If you have to call that same function thousand of times inside a loop, you will like to avoid creating a new P every time. Thus, create a variant of the function that receives a preallocated P and updates it.
@turbo Loop-vectorizes the operation, meaning that uses the capacity of the processors to perform more than one operation at once (search for SIMD or loop vectorization in google). When the operations are amenable to that, it is very good (sometimes that happens automatically, even without the @turbo flag, and sometimes you get a good speedup with @simd).
Now, how exactly in this specific case the speedup is that great, I think some expert should kick in. Normally I would expect something of the order of 4x to 8x speedup.
I also tried using FastPow and pow(x,n), but unfortunately the first one I could not get to work as you mentioned Leandro and the other one made it slower with @turbo @.
Sorry for interrupting a stupid question, if I do not use @ turbo trick for those .+ .- .* ./ .^2 etc stuff, will the speed be slow down a lot?
if I do not use these tricks, by default, what is Julia’s optimization level? like equivalent to Fortran’s O2 or something?
Julia and LLVM both do loop unrolling and SIMD vectorization to a certain extent, but @turbo by default takes more knowledge about the current CPU into account. It’s also much more aggressive and (with wrong use) can be unsafe. How much @turbo will help in that regard is not really possible to pin down to a specific number (it depends on the loop in question) - it’s just that through its aggressive nature, you can usually see a large speedup compared to base julia and its LLVM passes (as far as I know, mostly because @turbo requires independent loop iterations, whereas both LLVM and julia would have to prove that on their own and can’t just assume it).
While julia itself does have “optimization levels” as a command line flag, they pretty much don’t do anything nowadays as far as I’m aware.
In this particular case I would bet that turbo is much more agressive than any Fortran compiler. You can try it. AFAIK you can get more agressive loop optimizations with --march=native in Fortran. (you have asked that in the Fortran forum, by the way)

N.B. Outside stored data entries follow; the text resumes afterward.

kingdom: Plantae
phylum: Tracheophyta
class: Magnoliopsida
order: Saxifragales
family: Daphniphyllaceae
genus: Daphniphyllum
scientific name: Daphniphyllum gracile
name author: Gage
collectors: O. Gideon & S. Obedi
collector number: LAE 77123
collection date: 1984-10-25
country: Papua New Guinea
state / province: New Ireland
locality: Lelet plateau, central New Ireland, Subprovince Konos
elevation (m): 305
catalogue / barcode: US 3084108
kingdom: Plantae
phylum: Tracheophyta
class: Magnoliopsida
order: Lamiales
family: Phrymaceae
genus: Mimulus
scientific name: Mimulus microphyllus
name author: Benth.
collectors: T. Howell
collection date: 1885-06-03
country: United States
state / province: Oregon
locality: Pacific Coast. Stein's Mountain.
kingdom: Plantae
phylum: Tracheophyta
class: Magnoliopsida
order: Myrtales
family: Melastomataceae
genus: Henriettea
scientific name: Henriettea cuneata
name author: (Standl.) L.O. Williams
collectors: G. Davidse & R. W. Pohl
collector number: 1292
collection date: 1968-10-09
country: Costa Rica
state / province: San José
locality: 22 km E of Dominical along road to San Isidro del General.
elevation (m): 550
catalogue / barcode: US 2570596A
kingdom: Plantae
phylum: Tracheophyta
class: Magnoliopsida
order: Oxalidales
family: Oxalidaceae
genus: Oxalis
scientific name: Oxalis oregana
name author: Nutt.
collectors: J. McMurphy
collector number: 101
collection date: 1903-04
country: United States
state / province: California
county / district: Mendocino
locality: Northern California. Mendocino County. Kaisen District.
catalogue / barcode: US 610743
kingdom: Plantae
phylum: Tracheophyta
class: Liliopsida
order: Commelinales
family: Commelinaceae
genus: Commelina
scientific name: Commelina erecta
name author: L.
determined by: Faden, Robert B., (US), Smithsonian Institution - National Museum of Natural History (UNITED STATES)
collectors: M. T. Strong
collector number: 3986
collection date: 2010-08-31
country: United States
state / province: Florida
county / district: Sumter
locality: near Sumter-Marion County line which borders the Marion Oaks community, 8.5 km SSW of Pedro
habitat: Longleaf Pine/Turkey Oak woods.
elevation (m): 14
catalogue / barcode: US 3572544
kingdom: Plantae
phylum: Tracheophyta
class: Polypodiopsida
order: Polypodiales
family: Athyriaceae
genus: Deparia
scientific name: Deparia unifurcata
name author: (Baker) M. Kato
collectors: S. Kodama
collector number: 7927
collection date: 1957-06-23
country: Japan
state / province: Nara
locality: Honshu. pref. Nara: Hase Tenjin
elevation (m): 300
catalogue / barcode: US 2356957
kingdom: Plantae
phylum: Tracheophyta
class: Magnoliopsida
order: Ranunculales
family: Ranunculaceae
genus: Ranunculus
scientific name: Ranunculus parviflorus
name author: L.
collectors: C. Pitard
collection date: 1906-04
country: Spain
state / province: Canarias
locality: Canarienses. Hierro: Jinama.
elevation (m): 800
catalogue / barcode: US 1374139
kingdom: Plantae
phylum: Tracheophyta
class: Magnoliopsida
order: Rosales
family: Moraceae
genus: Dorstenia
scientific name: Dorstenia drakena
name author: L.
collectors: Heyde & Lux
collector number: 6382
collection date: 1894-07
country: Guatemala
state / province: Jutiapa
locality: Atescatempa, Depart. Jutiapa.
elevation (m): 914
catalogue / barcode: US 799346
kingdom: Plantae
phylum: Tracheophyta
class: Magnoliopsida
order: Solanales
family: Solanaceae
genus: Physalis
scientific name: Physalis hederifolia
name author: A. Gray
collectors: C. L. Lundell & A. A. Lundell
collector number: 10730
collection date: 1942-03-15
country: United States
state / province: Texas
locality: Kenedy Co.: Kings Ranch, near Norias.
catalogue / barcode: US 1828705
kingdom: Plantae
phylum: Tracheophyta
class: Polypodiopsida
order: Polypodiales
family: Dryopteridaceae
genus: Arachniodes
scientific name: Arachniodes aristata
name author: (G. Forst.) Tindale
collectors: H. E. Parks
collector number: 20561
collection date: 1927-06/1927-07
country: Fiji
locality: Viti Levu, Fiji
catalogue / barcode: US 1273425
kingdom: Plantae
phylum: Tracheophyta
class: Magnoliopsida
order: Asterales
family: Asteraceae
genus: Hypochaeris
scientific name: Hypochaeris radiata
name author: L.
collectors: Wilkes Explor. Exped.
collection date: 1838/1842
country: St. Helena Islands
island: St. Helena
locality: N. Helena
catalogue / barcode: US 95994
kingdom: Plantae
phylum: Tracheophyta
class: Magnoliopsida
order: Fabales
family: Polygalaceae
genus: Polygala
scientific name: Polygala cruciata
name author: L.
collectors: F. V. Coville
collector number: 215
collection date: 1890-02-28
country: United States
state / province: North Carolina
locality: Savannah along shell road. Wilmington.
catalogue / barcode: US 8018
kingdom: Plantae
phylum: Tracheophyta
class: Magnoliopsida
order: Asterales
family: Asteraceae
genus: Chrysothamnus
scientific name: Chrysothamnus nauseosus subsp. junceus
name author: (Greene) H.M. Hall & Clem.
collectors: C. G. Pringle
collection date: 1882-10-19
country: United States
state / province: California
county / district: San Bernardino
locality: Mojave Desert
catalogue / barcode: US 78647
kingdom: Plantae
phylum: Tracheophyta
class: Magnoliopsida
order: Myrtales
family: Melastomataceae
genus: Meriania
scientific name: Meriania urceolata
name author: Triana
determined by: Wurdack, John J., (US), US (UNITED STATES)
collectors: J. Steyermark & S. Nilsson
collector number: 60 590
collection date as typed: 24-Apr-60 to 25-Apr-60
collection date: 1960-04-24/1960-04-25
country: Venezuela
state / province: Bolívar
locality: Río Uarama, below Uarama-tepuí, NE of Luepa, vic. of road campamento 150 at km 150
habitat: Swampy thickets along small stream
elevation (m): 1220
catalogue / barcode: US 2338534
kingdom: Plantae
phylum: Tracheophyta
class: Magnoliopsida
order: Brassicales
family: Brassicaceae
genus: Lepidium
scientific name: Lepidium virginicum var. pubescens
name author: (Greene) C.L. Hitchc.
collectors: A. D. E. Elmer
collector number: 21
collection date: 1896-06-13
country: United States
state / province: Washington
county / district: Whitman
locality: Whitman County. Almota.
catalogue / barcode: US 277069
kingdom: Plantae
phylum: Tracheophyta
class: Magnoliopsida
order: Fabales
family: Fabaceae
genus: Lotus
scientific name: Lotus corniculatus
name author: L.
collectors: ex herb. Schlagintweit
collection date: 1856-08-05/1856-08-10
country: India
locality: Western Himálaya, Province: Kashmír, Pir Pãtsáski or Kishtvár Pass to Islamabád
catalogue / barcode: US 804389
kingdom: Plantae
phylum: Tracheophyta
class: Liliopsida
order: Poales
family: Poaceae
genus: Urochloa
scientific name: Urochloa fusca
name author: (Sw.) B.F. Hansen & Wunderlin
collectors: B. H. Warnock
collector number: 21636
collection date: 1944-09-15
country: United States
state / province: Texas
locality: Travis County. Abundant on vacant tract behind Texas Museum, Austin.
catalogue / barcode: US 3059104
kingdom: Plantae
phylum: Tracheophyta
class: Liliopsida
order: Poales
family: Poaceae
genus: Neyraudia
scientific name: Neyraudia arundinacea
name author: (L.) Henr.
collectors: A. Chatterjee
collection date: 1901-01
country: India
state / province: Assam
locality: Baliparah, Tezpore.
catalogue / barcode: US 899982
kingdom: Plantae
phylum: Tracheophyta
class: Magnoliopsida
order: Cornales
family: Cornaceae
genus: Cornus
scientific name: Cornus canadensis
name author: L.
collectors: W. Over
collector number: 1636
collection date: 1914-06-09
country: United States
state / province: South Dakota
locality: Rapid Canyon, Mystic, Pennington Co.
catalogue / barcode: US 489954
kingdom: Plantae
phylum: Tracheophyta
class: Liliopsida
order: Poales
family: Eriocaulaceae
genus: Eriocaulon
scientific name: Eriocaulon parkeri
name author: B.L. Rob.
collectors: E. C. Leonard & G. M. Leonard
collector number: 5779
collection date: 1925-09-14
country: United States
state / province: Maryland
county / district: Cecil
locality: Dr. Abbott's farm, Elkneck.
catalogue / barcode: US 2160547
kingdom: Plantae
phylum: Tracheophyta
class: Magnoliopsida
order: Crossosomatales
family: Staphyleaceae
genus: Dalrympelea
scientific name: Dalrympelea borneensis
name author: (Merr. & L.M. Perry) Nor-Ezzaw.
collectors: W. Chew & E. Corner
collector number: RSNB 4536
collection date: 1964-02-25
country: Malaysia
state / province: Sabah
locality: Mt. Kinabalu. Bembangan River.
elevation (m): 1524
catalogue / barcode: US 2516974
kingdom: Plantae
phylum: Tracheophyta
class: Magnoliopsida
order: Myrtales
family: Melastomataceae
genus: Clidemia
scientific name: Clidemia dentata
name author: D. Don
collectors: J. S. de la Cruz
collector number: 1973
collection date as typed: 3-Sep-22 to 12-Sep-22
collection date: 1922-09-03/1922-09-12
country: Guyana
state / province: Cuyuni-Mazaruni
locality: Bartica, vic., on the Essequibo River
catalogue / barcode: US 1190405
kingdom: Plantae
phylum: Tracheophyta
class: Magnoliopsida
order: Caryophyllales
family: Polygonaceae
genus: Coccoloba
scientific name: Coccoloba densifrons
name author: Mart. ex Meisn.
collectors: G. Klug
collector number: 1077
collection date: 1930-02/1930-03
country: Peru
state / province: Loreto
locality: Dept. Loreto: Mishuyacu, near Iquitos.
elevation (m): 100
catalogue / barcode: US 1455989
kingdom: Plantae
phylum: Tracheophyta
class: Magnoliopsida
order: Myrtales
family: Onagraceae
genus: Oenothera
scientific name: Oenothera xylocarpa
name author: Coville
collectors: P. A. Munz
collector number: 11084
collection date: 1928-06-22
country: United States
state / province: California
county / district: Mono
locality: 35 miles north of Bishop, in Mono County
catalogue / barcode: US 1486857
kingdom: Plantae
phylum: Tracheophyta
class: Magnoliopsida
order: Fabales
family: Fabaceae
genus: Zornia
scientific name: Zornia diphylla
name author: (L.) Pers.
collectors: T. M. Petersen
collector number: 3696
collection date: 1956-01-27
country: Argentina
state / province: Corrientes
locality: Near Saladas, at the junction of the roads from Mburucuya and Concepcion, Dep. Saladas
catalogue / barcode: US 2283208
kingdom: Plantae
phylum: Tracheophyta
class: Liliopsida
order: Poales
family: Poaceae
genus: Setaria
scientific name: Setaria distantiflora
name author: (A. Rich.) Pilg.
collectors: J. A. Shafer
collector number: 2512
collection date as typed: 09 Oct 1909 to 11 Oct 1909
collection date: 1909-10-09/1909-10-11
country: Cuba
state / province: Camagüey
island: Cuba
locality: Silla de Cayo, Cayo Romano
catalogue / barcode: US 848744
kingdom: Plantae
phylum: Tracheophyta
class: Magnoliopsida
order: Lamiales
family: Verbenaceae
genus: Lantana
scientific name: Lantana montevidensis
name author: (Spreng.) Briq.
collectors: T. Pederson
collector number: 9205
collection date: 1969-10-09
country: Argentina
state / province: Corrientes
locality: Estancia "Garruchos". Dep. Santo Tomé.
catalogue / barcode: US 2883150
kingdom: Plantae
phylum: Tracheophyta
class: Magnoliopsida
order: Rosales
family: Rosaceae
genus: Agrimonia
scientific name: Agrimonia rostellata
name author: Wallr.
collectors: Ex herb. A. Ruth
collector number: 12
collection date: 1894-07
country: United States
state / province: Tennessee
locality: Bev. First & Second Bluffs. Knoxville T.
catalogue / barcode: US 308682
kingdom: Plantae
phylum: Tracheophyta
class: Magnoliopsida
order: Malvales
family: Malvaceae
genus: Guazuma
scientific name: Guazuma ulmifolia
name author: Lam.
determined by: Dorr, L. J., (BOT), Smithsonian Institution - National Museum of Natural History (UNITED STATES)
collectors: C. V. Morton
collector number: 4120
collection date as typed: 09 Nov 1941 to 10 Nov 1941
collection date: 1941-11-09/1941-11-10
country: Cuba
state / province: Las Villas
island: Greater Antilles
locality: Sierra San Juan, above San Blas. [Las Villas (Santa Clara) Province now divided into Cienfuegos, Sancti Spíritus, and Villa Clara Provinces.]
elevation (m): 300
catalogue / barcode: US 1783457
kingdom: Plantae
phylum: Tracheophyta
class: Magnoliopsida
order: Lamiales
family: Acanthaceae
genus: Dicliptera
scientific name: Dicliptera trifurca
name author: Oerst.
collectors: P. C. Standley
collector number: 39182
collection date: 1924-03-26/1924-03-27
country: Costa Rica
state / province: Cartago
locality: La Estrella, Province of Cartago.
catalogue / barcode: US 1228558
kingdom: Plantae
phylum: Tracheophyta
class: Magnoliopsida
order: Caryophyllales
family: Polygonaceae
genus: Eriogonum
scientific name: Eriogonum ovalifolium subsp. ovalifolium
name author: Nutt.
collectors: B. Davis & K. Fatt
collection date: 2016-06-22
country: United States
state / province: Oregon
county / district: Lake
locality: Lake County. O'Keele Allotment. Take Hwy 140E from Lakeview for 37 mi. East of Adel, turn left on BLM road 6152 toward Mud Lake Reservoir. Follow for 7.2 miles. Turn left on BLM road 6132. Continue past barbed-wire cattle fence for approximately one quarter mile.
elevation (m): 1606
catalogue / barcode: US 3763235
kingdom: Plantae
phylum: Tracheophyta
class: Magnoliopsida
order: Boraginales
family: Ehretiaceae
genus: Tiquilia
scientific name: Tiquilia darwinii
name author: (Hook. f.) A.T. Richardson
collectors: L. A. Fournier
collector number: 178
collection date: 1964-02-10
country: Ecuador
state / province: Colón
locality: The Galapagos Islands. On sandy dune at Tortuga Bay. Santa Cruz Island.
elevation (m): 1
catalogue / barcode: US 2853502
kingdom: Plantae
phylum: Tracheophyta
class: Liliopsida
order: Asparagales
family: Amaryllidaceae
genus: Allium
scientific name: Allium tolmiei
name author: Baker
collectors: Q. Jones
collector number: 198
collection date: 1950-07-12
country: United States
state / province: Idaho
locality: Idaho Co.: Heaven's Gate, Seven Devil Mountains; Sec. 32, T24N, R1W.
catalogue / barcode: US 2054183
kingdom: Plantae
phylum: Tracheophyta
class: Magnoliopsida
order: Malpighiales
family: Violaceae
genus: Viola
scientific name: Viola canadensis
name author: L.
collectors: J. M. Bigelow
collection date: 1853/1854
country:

And @DNF ,does that mean I should always use floats for this? I.e. 1000.0^7?
Or how to interpret this result.
EDIT: Actually it is not as such a problem for my equation, since it just does (rho/rho0)^7, so no overflow. But it means I cannot get the speed up from calculating 1/rho0^7 first I suppose.